2. Upload `app.py`, `requirements.txt`, and the generated `data/` and
`models/` folders (run the two scripts locally/Colab first, then upload
the outputs — Spaces won't regenerate them automatically unless you also
upload and run the generation scripts as part of a build step).
3. Space auto-builds and launches — same URL pattern as your other projects
(`huggingface.co/spaces/Samdutse/gridguard-ai`).
## Limitations to state up front in the talk (good for Q&A / academic credibility)

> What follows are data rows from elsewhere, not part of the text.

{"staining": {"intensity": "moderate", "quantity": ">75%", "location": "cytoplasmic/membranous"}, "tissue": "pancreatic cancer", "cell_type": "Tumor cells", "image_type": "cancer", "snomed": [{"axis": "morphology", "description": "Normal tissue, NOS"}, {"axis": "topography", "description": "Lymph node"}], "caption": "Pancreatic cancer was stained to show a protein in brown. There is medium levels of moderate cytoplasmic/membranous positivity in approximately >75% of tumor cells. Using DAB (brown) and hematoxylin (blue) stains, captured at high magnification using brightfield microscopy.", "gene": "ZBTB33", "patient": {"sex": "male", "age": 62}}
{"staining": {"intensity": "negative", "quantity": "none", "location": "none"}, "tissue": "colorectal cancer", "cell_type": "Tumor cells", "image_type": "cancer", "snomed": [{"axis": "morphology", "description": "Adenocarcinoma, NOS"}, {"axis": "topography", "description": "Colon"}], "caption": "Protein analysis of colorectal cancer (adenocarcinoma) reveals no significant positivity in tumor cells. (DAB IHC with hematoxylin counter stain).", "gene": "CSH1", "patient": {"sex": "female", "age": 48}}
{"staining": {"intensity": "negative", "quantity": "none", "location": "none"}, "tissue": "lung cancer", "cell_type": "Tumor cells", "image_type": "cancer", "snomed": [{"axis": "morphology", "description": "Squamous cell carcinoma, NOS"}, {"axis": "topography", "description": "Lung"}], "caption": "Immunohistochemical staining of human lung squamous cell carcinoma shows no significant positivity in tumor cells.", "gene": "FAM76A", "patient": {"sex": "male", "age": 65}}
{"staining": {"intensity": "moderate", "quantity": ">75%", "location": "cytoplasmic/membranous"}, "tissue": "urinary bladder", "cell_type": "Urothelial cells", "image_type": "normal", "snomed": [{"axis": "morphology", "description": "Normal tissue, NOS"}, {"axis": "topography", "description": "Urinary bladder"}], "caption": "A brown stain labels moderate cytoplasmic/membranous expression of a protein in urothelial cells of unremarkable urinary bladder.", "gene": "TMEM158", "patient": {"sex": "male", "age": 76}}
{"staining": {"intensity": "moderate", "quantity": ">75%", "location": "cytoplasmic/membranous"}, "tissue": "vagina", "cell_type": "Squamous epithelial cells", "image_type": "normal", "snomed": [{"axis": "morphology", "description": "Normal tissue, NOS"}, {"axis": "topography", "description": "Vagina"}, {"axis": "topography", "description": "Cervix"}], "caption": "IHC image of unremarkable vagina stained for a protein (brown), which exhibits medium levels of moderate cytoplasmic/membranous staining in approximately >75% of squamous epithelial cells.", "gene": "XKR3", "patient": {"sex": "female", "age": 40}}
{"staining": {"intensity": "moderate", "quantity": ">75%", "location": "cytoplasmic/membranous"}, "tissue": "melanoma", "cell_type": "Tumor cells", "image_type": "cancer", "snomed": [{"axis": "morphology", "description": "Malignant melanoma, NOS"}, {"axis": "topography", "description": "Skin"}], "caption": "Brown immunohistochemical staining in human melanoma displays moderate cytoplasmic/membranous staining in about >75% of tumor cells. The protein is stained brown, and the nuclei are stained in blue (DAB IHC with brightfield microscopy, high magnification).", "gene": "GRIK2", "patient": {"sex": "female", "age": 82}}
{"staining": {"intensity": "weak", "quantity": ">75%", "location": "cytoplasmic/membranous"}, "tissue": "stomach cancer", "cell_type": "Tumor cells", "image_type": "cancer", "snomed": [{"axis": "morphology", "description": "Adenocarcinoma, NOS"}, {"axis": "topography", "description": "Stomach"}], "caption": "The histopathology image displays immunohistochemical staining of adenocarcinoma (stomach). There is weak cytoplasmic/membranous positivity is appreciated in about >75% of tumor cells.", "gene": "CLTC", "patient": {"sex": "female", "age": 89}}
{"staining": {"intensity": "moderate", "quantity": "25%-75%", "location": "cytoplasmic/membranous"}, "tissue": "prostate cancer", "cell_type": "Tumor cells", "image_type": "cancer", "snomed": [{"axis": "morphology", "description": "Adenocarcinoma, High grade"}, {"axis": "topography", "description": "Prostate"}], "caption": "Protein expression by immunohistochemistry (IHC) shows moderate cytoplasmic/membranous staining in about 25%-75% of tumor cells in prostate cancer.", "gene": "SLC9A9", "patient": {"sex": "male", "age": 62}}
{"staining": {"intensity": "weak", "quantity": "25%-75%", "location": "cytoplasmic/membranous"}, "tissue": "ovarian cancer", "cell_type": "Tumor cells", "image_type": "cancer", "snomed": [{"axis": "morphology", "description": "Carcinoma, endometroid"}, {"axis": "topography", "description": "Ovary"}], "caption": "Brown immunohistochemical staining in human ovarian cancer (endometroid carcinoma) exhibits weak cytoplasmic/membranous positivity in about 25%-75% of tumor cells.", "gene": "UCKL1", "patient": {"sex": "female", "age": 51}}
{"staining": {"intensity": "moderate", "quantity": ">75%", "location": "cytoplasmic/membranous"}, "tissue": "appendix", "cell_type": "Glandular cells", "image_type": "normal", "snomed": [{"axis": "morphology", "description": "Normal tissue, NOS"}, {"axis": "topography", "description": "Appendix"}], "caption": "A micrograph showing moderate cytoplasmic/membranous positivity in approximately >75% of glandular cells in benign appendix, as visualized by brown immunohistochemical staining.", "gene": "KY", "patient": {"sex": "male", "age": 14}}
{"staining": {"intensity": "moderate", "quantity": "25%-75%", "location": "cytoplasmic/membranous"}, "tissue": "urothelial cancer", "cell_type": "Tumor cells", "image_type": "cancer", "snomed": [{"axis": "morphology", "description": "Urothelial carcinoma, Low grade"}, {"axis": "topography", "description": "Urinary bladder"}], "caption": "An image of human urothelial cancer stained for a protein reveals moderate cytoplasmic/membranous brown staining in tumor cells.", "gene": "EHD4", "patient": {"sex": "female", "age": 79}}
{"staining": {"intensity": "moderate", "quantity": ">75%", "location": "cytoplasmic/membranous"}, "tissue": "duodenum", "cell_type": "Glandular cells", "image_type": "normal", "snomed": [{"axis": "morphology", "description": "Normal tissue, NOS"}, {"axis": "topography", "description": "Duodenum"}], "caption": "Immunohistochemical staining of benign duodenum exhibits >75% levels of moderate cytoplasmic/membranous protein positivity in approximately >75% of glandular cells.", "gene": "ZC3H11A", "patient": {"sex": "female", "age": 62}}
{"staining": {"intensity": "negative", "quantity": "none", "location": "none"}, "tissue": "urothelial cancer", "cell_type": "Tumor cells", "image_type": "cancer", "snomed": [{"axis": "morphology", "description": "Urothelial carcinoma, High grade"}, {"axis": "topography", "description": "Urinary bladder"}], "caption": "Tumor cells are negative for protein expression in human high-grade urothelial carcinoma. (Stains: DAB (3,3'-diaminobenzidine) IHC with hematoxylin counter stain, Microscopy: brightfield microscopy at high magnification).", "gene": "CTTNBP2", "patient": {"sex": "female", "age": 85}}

- All data is synthetic — real deployment needs real AMI/meter data, and
the technical-loss baseline assumption (6-8%) should be calibrated per
feeder, not assumed.
- The supervised XGBoost numbers use injected ground-truth labels that
won't exist in production; the unsupervised + rules layers are the
realistic deployment path, and their precision will be lower in practice.
- Flagging a household is the start of an inspection process, not proof of
theft — false positives (genuine low consumers, lifestyle changes) are
expected and the workflow should always end in human field verification
before any legal action, exactly as in your original write-up.
- Real-world graph-based methods (treating the feeder as a graph, GNN
anomaly detection) are a natural next step beyond this POC, and a good
"future work" slide if asked about extending this for a thesis/PhD angle.